Flessibilità in uscita pensioni: l’obiettivo è arrivare a introdurre il limite dei 40 anni di contributi
Le pensioni sembrano finalmente avviarsi verso una maggiore flessibilità in uscita. Riuscire nell’impresa di agevolare l’uscita dal mondo del lavoro, però non è un processo esente dall’introduzione di penalizzazioni. La flessibilità costerà allo stato almeno 7 miliardi all’anno, e per rientrare nei costi alcune penalizzazioni saranno inevitabili.

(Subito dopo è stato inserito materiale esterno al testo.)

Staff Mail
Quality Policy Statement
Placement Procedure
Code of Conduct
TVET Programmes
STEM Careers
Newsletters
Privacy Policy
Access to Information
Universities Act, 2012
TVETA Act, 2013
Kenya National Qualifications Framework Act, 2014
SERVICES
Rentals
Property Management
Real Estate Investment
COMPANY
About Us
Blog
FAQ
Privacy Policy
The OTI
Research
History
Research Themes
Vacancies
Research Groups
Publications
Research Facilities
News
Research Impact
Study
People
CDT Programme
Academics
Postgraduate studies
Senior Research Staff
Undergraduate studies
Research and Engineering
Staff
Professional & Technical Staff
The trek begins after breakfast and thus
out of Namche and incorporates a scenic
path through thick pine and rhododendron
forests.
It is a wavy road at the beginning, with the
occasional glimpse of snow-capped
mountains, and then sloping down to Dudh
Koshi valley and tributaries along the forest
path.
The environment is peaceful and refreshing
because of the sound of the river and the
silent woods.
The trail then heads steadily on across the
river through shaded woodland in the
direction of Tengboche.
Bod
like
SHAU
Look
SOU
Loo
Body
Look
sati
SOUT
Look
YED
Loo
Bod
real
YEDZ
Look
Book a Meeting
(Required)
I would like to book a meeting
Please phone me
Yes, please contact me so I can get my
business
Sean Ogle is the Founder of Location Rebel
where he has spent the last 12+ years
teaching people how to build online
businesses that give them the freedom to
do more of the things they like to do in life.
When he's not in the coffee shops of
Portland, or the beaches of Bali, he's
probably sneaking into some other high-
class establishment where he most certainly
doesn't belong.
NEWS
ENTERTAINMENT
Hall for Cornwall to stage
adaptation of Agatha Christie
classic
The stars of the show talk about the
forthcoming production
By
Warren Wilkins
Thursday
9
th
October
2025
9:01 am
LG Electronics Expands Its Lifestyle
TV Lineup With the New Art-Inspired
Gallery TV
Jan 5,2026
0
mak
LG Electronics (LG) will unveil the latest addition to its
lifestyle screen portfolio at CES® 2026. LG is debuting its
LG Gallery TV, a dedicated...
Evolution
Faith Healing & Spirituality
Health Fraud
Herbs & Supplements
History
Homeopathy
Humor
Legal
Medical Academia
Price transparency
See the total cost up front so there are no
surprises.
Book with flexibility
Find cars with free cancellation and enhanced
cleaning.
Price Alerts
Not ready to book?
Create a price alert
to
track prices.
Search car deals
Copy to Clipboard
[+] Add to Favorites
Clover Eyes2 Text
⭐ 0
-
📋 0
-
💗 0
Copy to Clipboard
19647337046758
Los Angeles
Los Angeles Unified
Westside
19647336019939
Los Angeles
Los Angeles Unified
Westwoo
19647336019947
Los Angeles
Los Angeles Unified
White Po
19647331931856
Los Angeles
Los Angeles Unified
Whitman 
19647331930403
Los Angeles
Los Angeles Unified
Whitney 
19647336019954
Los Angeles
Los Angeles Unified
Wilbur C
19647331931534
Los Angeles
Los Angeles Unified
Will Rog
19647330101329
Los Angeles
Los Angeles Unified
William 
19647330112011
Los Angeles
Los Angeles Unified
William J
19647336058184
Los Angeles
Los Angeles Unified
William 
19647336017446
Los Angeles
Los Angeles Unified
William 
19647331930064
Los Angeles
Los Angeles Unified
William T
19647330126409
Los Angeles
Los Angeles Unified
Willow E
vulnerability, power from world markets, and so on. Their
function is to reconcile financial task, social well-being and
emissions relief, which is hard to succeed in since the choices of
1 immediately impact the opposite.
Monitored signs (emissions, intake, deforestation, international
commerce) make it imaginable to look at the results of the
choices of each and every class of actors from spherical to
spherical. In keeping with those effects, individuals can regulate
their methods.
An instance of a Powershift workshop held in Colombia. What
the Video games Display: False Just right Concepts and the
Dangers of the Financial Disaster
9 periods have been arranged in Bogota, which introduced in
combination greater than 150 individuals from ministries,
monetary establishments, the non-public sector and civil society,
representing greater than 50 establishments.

Il tutto sarà perfezionato nella prossima legge di stabilità, dunque chi sperava in novità prima dell’estate ancora una volta resterà deluso. Lo scopriremo presto.
Il tema pensioni si lega a doppio filo a quella della flessibilità. Tra le richieste che arrivano più spesso al premier c’è proprio una riforma pensioni basata sulla flessibilità che consenta a chi lavora da tanti anni di uscire dal mondo del lavoro e di facilitare il ricambio generazionale. L’auspicio è che si arrivi anche a introdurre il limite dei 40 anni di contributi.
La flessibilità in uscita costerà alle casse dello Stato dai 5 ai 7 miliardi annui per diversi anni. Dove trovare queste risorse? Inevitabilmente bisognerà parzialmente attingere da un fondo che verrebbe a crearsi con alcune penalizzazioni per coloro i quali scelgono di barattare qualche anno in meno di lavoro con un assegno decurtato.
Le discussioni sulla flessibilità in uscita sono slittate alla prossima legge di Stabilità non per mancanza di volontà ma per l’impatto dei costi sui conti pubblici. Qualunque intervento prevede delle penalizzazioni. Questo va fatto in un’ottica di equilibrio nel rapporto tra le generazioni per evitare problemi di cassa che ci impongono di presentarci alla Ue dicendo che prevediamo delle penalizzazioni.